The “A-bomb” song that inspired a Beatles classic
There aren’t really any rules for where artists can take their inspiration from. Even if what they are listening to isn’t to the same taste as their audience, no one is morally obligated to listen to exclusively material that will one day help them write a classic. While The Beatles did have a habit of absorbing almost anything around them, hearing this abhorrent folk song during the making of one of their masterpieces is the definition of the phrase ‘turning shit into gold’.
Granted, not every member of the Fab Four was meant to listen to the same things. George Harrison was knee-deep in Indian music by the time of Sgt Peppers, and when working on The White Album, John Lennon had immersed himself in the avant-garde scene, even if his experimental albums with Yoko Ono were some of the most grating noises ever to be made by a Beatle.
While Ringo Starr was down for listening to anything, the one with the most questionable music taste tended to be Paul McCartney.

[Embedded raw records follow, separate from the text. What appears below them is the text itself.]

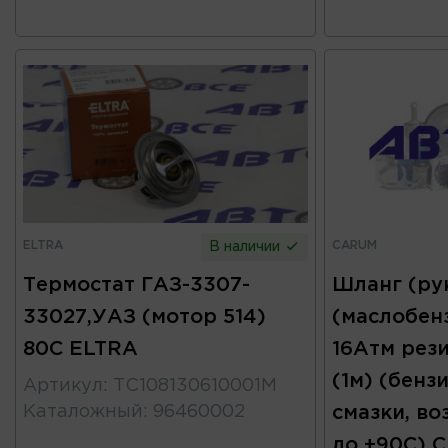
ELTRA
CARUM
В наличии
Термостат ГАЗ-3307-
Шланг (ру
33027,УАЗ (мотор 514)
(маслобен
80С ELTRA
16Атм рез
(1м) (бензи
Артикул
:
ТС108130610001М
Каталожный
:
96460002
смазки, во
до +90С) 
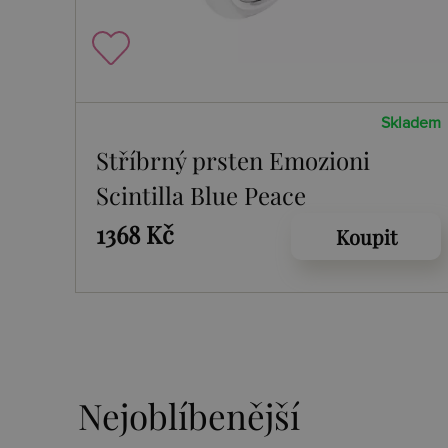
Skladem
Stříbrný prsten Emozioni
Scintilla Blue Peace
1368 Kč
Koupit
Nejoblíbenější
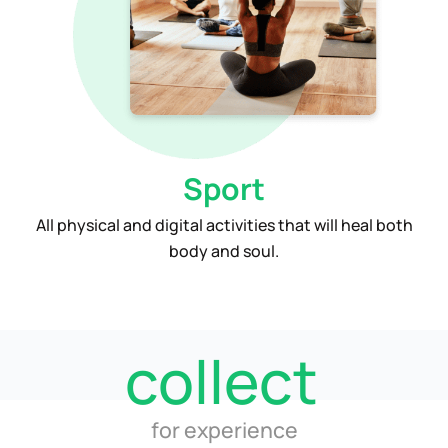
Sport
All physical and digital activities that will heal both
body and soul.
collect
for experience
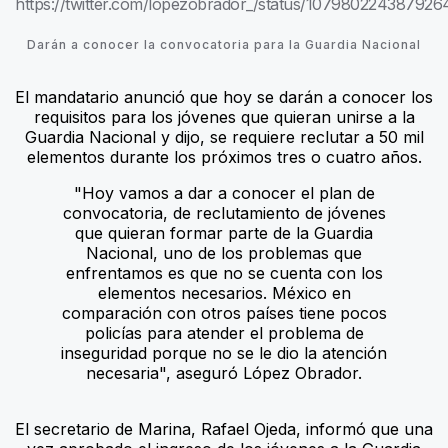
https://twitter.com/lopezobrador_/status/10798022438792
Darán a conocer la convocatoria para la Guardia Nacional
El mandatario anunció que hoy se darán a conocer los
requisitos para los jóvenes que quieran unirse a la
Guardia Nacional y dijo, se requiere reclutar a 50 mil
elementos durante los próximos tres o cuatro años.
"Hoy vamos a dar a conocer el plan de
convocatoria, de reclutamiento de jóvenes
que quieran formar parte de la Guardia
Nacional, uno de los problemas que
enfrentamos es que no se cuenta con los
elementos necesarios. México en
comparación con otros países tiene pocos
policías para atender el problema de
inseguridad porque no se le dio la atención
necesaria", aseguró López Obrador.
El secretario de Marina, Rafael Ojeda, informó que una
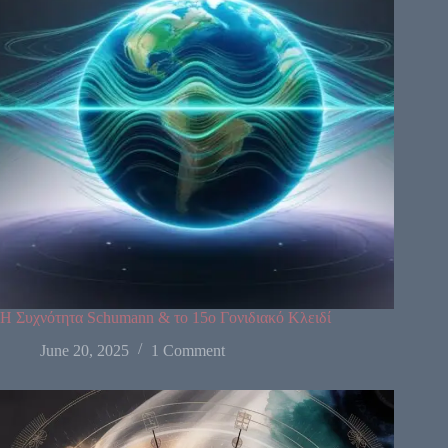
31
8
33
1
13
7
10
25
15
46
21
2
51
26
40
48
36
57
5
14
29
22
37
44
34
6
50
49
32
27
59
55
28
30
18
42
9
3
53
60
52
54
19
38
39
41
58
Η Συχνότητα Schumann & το 15ο Γονιδιακό Κλειδί
June 20, 2025
1 Comment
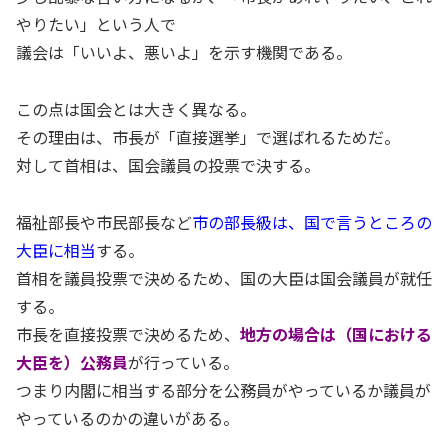
やりたい」という人で
議会は「いいよ、悪いよ」を示す機関である。
この点は国会とは大きく異なる。
その理由は、市長が「直接選挙」で選ばれるためだ。
対して首相は、国会議員の投票で決する。
福祉部長や市民部長など
市の部長級は、国で言うところの
大臣に相当
する。
首相を議員投票で決めるため、国の大臣は国会議員が就任
する。
市長を直接投票で決めるため、
地方の場合は（国における
大臣を）公務員
が行っている。
つまり内閣に相当する部分を公務員がやっているか議員が
やっているのかの違いがある。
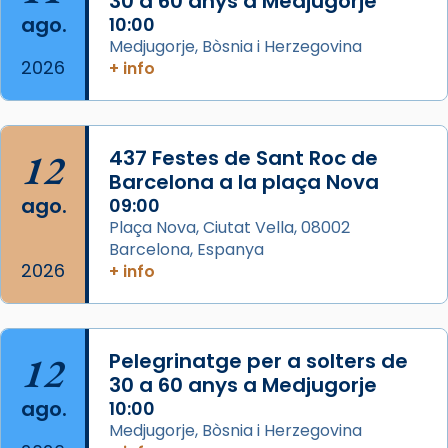
30 a 60 anys a Medjugorje
ago.
10:00
Arquebisbat de Barcelona
Medjugorje, Bòsnia i Herzegovina
2 weeks ago
2026
+ info
Memòria de les santes Juliana i
Semproniana, verges i màrtirs.
Acompanyant la història de sant Cugat, a
12
437 Festes de Sant Roc de
partir de l’Edat Mitjana sorgeix la tradició
Barcelona a la plaça Nova
que les santes Juliana (“relatiu a Júlia”) i
ago.
09:00
Semproniana (“relatiu a Semprònia =
Plaça Nova, Ciutat Vella, 08002
eterna”) són deixebles seves. I l’any 1667, el
Barcelona, Espanya
2026
frare Joan Gaspar Roig, afirma en una obra
+ info
que les santes són filles de l’antiga Iluro.
Mataró en reivindicarà les relíq
...
Ver más
12
Pelegrinatge per a solters de
Foto
30 a 60 anys a Medjugorje
ago.
10:00
View on Facebook
·
Share
Medjugorje, Bòsnia i Herzegovina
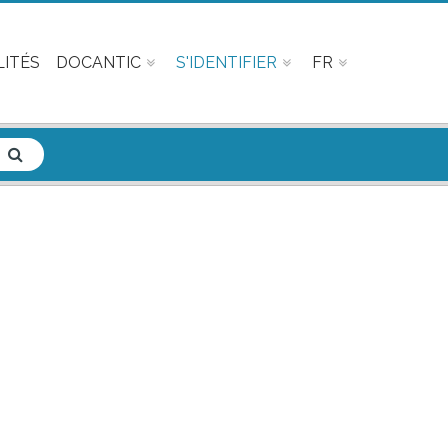
ITÉS
DOCANTIC
S'IDENTIFIER
FR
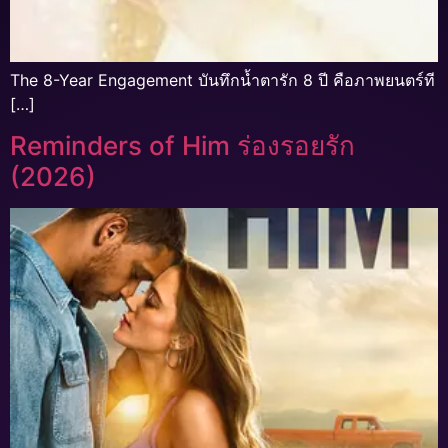
The 8-Year Engagement บันทึกน้ำตารัก 8 ปี คือภาพยนตร์ที
[…]
Reminders of Him ร่องรอยรัก
(2026)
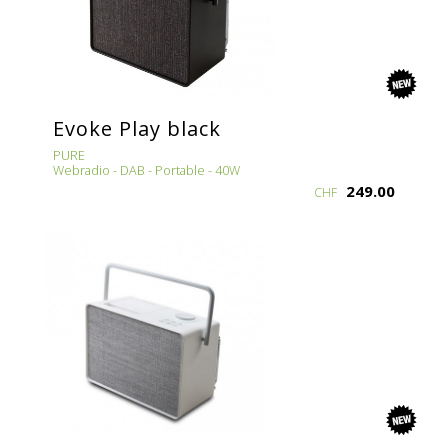
new
Evoke Play black
PURE
Webradio - DAB - Portable - 40W
249.00
CHF
new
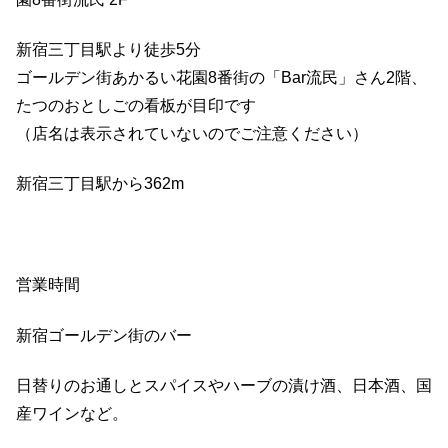
新宿三丁目駅より徒歩5分
ゴールデン街あかるい花園8番街の「Bar流民」さん2階、
たつのおとしごの看板が目印です
（店名は表示されていないのでご注意ください）
新宿三丁目駅から362m
営業時間
新宿ゴールデン街のバー
日替りのお通しとスパイスやハーブの漬け酒、日本酒、国
産ワインなど。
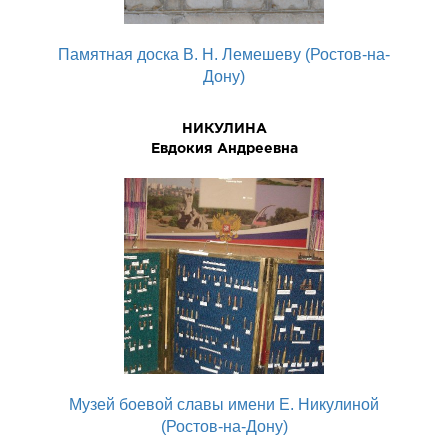
Памятная доска В. Н. Лемешеву (Ростов-на-
Дону)
НИКУЛИНА
Евдокия Андреевна
Музей боевой славы имени Е. Никулиной
(Ростов-на-Дону)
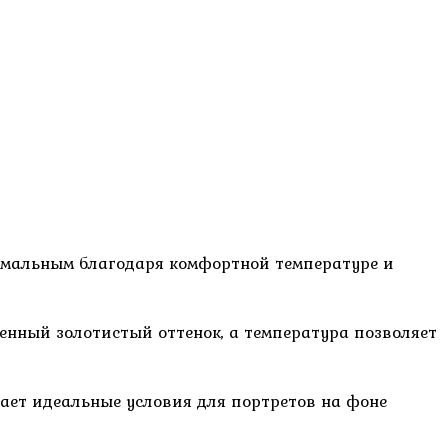
тимальным благодаря комфортной температуре и
нный золотистый оттенок, а температура позволяет
ает идеальные условия для портретов на фоне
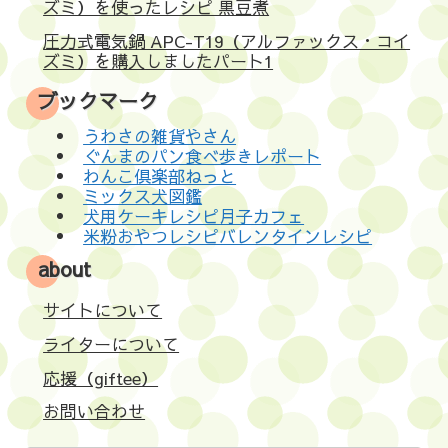
ズミ）を使ったレシピ 黒豆煮
圧力式電気鍋 APC-T19（アルファックス・コイ
ズミ）を購入しましたパート1
ブックマーク
うわさの雑貨やさん
ぐんまのパン食べ歩きレポート
わんこ倶楽部ねっと
ミックス犬図鑑
犬用ケーキレシピ月子カフェ
米粉おやつレシピバレンタインレシピ
about
サイトについて
ライターについて
応援（giftee）
お問い合わせ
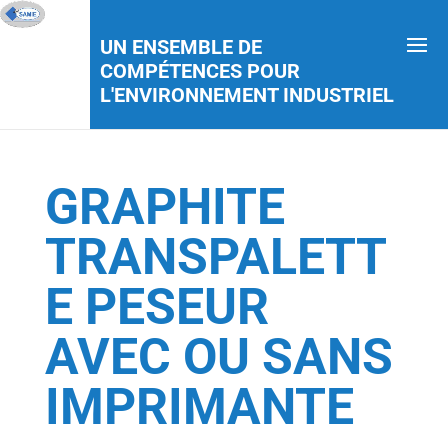
UN ENSEMBLE DE
COMPÉTENCES POUR
L'ENVIRONNEMENT INDUSTRIEL
GRAPHITE
TRANSPALETT
E PESEUR
AVEC OU SANS
IMPRIMANTE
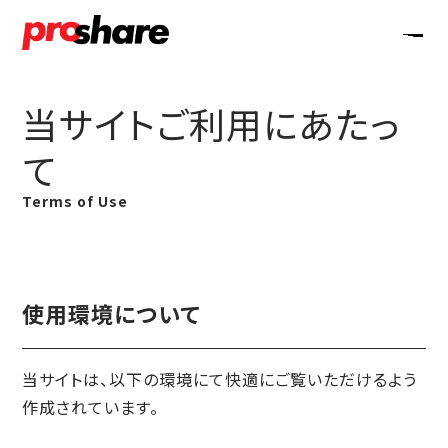
当サイトご利用にあたっ
て
Terms of Use
使用環境について
当サイトは、以下の環境にて快適にご覧いただけるよう
作成されています。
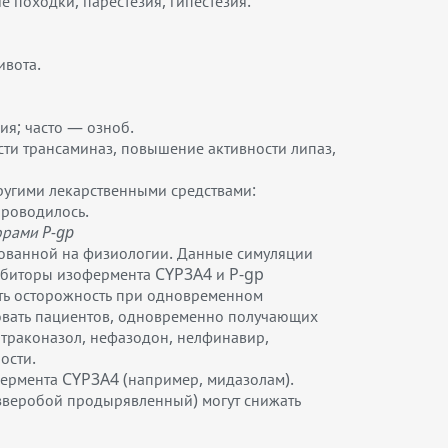
 походки, парестезия, гипестезия.
ивота.
ия; часто — озноб.
ти трансаминаз, повышение активности липаз,
ругими лекарственными средствами:
проводилось.
орами P-gp
нованной на физиологии. Данные симуляции
ибиторы изофермента CYP3A4 и P-gp
ать осторожность при одновременном
овать пациентов, одновременно получающих
траконазол, нефазодон, нелфинавир,
ости.
ермента CYP3A4 (например, мидазолам).
зверобой продырявленный) могут снижать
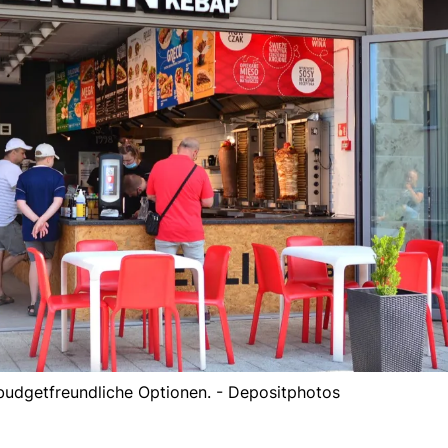
e budgetfreundliche Optionen. - Depositphotos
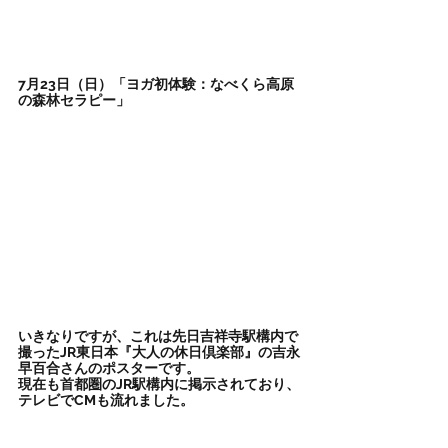
7月23日（日）「ヨガ初体験：なべくら高原
の森林セラピー」
いきなりですが、これは先日吉祥寺駅構内で
撮ったJR東日本『大人の休日倶楽部』の吉永
早百合さんのポスターです。
現在も首都圏のJR駅構内に掲示されており、
テレビでCMも流れました。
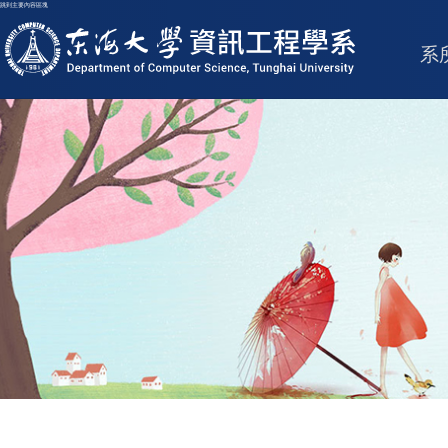
跳到主要內容區塊
東海大學logo
系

Regardless of how many chipper tunes he made on his own, his interest in the cutesy ditties from the 1920s is what makes people either love or hate his jovial material like ‘You Gave Me the Answer’ or ‘Hello Goodbye’.
And ‘MacArthur Park’ tends to fall into the company of being too grating for its own good. Despite the novelty of having this kind of folk tune on the charts in the 1960s, there was no way that this would be given the same time of day as a Bob Dylan track, especially considering most of the record sounded like it was made for some particularly corny TV show.
Even the author, Jimmy Webb, admitted that the tune ranked among the absolute worst things that he had heard, telling The Guardian, “At first, we felt like the guys who’d created the A-bomb: we were a bit afraid of what we’d done. I didn’t know I could write something like that.” While the idea of rambling on like this for minutes on end feels downright torturous, it worked out by serving as the inspiration for ‘Hey Jude’.
As Webb explains, he heard that the tune became the catalyst for McCartney dragging out ‘Hey Jude’ for as long as he did, saying, “We had doubts about releasing it as a single. Eventually, they put out the full seven minutes 20 seconds. George Martin once told me The Beatles let ‘Hey Jude’ run to over seven minutes because of ‘MacArthur Park.’”
Whereas ‘MacArthur Park’ keeps plodding away and gets to the point where it seems like it will never end, ‘Hey Jude’ does the exact opposite. The entire outro feels like one long crescendo towards the final few minutes, with Macca putting as much swagger into his screams as the folksy ditty has in its entire runtime.
Inspiration isn’t exclusive to one style of music, and given that ‘Hey Jude’ was the by-product, ‘MacArthur Park’ does end up having a tiny bit more sheen put on it by association. It probably wasn’t meant to be one of the finest songs ever composed, but a tune that inspired McCartney for one of his best anthems is at least doing one thing right.